(Provided text begins)

Guidler is the extruder 1 set for the size of your filiment 608adaptors (optional) 1 bar-clamp 4 belt-clamp 2 bushing-linear (optional) 11 doubleslinkyholder(optional) 1 endstopHolder 3 hot-end-fan-holder 1 leadscrewCoupler 2 mini-minion(optional) 1 rod-clamp 2 slinkyHolder 2 support-extruder 1 x-carriage 1 x-end left 1 x-end right 1 Xlpulley (optional) 2 Ybrac-t 1 Ybushing 4 ZmotorMount 2 ZmotorMountBracket 2 ZtopClamps 2

Threaded rod, 5/16" or 8mm x 14 1/2" 4 (2 z axis, 2 cross bars) Threaded rod, 5/16 or 8mm x 16 " 1 (Top bar) Smooth rod, 5/16" or 8mm x 18" 4 (2 z axis, 2 Y axis table rails) Smooth rod, 5/16" or 8mm x 16 3/4" 2 (x carriage)

// by making the table wider than a standard heat plate we are able to place the leveling screws for easy access. I do not use the included bed drilling guide. I will provide one as I complete this. Lower print table 10 1/2" x 6" 1 Upper print table 10 1/2" x 9" 1

* nuts and bolts a lot Belt 66" 608 bearings 6 (5 if you use an option on the x carriage) lmu88 linear bearings 11 ( or print bushings) NEMA17 stepper motors 5 Control board- printRboard-Gen6(or 7)- RAMPS 1 ( I own all 3. I prefer Ramps. Just me.) end stops 3 ( I like the simple mechanical ones to start) thermistor, 100k 2 hot end - j type designed 1 (other hot ends may mount. A standard j type WILL) Heat plate 1 wires and connectors* I'll start counting 12v 30 amp power supply 1 Hobbed bolt 1 springs 6 (4 for table, 2 for extruder) T2 pulleys 2 (if you use T2 belt, or print XL pulleys for XL belt) Sheet glass, 8 1/2" x 8 1/2" with corners cut off 1 or more (people say to use tempered) Binding clips for glass 4 (see photos) Sheet cork gasket 8 1/2" x 8 1/2" 1 ( I use 2 layers. For under hotbed.)

(Provided text ends)
(Extracted records begins)

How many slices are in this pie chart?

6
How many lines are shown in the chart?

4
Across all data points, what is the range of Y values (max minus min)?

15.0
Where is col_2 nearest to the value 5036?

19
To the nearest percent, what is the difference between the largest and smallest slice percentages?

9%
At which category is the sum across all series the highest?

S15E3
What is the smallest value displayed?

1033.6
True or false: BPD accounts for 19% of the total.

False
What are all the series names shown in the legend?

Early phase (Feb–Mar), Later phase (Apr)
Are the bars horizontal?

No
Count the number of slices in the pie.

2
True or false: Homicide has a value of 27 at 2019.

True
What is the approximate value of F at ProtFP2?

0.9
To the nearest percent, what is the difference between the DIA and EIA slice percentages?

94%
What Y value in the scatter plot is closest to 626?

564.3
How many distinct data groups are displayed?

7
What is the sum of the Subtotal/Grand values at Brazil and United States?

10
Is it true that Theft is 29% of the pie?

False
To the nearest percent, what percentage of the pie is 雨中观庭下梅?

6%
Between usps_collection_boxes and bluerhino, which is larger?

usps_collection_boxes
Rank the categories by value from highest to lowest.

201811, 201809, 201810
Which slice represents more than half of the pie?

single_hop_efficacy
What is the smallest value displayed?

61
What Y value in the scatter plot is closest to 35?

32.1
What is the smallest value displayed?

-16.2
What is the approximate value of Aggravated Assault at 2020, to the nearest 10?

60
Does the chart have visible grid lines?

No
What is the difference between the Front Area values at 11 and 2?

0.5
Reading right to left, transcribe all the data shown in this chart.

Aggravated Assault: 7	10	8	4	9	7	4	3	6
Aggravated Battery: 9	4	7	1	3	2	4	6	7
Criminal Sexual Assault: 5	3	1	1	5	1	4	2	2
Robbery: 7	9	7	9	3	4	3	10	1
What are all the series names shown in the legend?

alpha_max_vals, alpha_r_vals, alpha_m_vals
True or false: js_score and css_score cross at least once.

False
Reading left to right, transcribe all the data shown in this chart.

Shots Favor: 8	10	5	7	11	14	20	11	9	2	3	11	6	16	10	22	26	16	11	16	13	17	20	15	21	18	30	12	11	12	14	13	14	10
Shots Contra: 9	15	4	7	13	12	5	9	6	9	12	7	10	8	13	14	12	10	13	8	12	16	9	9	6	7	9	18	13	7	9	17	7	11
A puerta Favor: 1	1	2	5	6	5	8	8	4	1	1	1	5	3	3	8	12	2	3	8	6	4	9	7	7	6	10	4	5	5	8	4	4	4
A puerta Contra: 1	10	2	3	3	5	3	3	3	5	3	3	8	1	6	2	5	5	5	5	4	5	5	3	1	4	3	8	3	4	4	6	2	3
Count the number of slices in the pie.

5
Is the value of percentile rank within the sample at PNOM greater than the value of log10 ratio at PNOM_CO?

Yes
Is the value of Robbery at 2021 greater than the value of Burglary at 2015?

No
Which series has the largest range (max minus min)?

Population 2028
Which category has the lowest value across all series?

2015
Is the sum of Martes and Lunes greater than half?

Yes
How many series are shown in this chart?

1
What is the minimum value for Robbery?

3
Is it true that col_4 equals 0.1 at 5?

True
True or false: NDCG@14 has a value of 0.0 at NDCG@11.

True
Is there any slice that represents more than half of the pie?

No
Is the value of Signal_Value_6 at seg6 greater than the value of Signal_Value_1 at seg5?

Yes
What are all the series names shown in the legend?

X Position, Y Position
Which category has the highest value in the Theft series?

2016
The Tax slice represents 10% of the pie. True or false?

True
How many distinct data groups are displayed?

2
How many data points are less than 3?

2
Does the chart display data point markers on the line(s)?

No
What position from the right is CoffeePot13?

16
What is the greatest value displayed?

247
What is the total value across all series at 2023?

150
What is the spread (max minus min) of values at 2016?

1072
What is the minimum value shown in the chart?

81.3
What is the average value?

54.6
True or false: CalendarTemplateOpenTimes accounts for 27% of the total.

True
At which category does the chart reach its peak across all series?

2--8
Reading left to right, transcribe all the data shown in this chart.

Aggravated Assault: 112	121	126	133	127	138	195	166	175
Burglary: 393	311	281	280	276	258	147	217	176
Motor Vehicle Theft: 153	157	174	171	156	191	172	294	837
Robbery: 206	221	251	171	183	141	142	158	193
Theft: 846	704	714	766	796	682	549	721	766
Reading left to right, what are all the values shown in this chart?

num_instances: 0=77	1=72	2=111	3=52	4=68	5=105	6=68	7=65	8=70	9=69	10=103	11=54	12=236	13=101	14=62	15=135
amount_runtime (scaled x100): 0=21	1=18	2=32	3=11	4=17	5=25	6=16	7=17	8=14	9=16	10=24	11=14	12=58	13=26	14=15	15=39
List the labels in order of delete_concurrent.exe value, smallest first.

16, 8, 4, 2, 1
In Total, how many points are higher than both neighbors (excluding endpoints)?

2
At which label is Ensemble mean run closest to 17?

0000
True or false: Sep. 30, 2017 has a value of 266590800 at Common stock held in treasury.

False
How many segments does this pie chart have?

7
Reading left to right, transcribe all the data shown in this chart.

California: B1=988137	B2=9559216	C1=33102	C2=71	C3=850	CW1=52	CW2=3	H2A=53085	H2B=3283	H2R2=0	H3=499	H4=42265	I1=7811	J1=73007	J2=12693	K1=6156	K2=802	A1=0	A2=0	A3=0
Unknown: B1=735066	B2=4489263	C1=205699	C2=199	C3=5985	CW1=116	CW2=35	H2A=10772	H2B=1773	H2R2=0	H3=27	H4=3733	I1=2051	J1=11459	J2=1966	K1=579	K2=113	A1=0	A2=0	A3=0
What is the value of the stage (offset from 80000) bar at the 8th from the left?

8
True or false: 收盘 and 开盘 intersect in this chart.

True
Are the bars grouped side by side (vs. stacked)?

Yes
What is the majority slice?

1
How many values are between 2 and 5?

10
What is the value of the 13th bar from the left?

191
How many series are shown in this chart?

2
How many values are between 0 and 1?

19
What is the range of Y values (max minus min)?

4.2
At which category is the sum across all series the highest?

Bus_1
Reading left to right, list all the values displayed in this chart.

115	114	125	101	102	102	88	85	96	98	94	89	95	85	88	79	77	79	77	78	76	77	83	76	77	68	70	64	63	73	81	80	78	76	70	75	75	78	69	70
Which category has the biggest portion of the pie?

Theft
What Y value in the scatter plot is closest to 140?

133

(Extracted records ends)

> Tasks for this exercise:
1. Transcribe the passage of the printer parts list that begins at "Guidler is the" and stops after "2 (x carriage)".
2. Answer these questions from the printer parts list:
(a) How many NEMA17 stepper motors are listed?
(b) What are the dimensions of the upper print table?
(c) Of the springs listed, how many are for the table?
3. From the printer parts list, name every printed part that is marked as optional.
The rows are separate material, unrelated to the printer parts list.

> Answers per task:
1.
Guidler is the extruder 1 set for the size of your filiment 608adaptors (optional) 1 bar-clamp 4 belt-clamp 2 bushing-linear (optional) 11 doubleslinkyholder(optional) 1 endstopHolder 3 hot-end-fan-holder 1 leadscrewCoupler 2 mini-minion(optional) 1 rod-clamp 2 slinkyHolder 2 support-extruder 1 x-carriage 1 x-end left 1 x-end right 1 Xlpulley (optional) 2 Ybrac-t 1 Ybushing 4 ZmotorMount 2 ZmotorMountBracket 2 ZtopClamps 2

Threaded rod, 5/16" or 8mm x 14 1/2" 4 (2 z axis, 2 cross bars) Threaded rod, 5/16 or 8mm x 16 " 1 (Top bar) Smooth rod, 5/16" or 8mm x 18" 4 (2 z axis, 2 Y axis table rails) Smooth rod, 5/16" or 8mm x 16 3/4" 2 (x carriage)

2.
(a) 5
(b) 10 1/2" x 9"
(c) 4

3. 608adaptors, bushing-linear, doubleslinkyholder, mini-minion, Xlpulley